Your assignment -> Look in the material below for the line with "right wrist: (106, 348)" and the line with "right eye: (105, 185)", then set down exactly those two lines and all lines between, nothing more.

The records ->
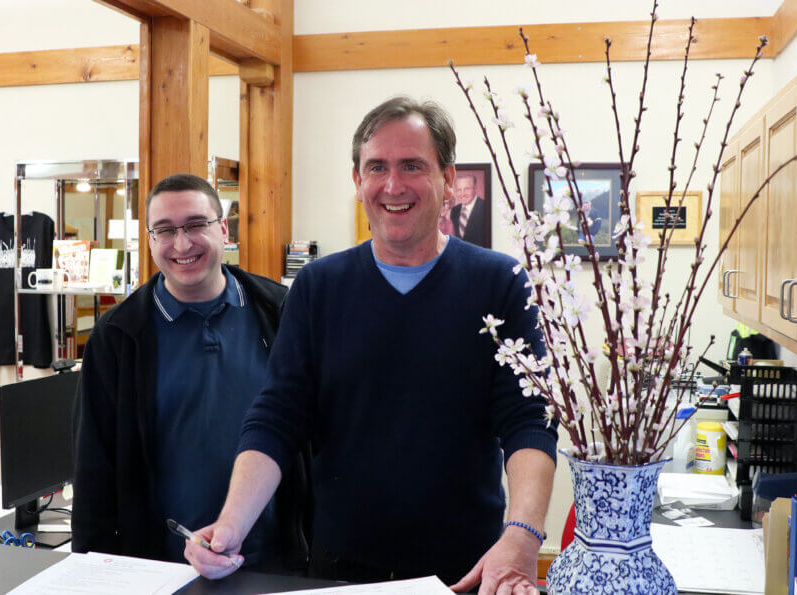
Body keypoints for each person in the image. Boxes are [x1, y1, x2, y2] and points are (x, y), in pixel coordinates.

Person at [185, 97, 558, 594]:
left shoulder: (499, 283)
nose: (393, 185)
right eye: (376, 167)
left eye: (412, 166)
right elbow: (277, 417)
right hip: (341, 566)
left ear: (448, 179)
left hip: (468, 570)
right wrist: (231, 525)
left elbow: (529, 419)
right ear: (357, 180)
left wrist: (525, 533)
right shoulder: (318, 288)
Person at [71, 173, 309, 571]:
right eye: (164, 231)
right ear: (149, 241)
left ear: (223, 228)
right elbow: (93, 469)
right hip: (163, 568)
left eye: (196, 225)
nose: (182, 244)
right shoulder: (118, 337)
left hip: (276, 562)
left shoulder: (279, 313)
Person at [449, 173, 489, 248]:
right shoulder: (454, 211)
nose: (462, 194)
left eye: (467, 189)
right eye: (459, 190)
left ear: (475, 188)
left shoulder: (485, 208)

---

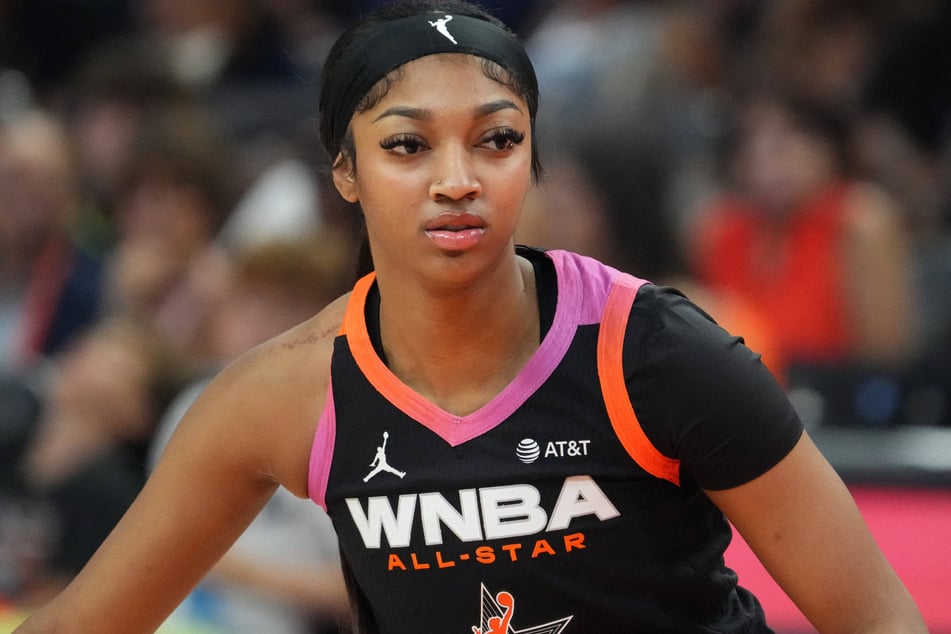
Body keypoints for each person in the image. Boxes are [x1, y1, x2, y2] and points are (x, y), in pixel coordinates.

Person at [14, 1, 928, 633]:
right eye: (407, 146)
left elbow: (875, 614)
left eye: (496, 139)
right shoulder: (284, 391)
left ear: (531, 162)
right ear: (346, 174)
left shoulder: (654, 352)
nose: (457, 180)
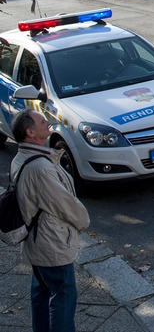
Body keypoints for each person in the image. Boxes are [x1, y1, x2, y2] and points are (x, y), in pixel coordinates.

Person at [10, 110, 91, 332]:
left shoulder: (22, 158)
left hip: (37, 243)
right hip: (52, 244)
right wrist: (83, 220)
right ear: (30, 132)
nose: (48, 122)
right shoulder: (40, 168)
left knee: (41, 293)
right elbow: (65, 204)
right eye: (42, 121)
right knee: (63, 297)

...

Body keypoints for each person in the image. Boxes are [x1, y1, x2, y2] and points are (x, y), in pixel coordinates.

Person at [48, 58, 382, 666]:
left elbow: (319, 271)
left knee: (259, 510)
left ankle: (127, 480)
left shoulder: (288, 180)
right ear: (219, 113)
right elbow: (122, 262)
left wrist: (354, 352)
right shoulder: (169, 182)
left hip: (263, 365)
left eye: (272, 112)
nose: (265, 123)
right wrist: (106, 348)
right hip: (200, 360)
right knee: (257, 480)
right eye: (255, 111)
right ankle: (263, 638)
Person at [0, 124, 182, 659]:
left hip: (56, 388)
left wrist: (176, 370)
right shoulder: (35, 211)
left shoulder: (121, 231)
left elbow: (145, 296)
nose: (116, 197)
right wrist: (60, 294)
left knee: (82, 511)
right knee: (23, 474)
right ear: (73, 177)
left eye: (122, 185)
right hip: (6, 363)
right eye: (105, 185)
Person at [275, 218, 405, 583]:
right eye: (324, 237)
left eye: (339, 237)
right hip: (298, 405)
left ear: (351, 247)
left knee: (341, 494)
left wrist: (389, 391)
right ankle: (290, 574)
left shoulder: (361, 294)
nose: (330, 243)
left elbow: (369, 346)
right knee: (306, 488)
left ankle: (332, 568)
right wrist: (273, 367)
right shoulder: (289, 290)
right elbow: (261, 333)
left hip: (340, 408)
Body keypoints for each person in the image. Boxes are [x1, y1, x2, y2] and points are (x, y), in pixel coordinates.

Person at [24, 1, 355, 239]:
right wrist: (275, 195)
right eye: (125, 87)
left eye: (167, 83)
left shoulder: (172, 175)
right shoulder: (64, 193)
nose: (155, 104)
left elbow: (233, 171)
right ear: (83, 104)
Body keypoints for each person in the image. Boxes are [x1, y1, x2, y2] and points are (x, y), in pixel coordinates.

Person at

Reply ->
right wrist: (106, 348)
right hip: (200, 360)
right knee: (257, 480)
right eye: (255, 111)
right ankle: (263, 638)
Person at [0, 124, 182, 659]:
left hip: (56, 388)
left wrist: (176, 370)
right shoulder: (35, 211)
left shoulder: (121, 231)
left elbow: (145, 296)
nose: (116, 197)
right wrist: (60, 294)
left knee: (82, 511)
right knee: (23, 474)
right ear: (73, 177)
left eye: (122, 185)
right hip: (6, 363)
right eye: (105, 185)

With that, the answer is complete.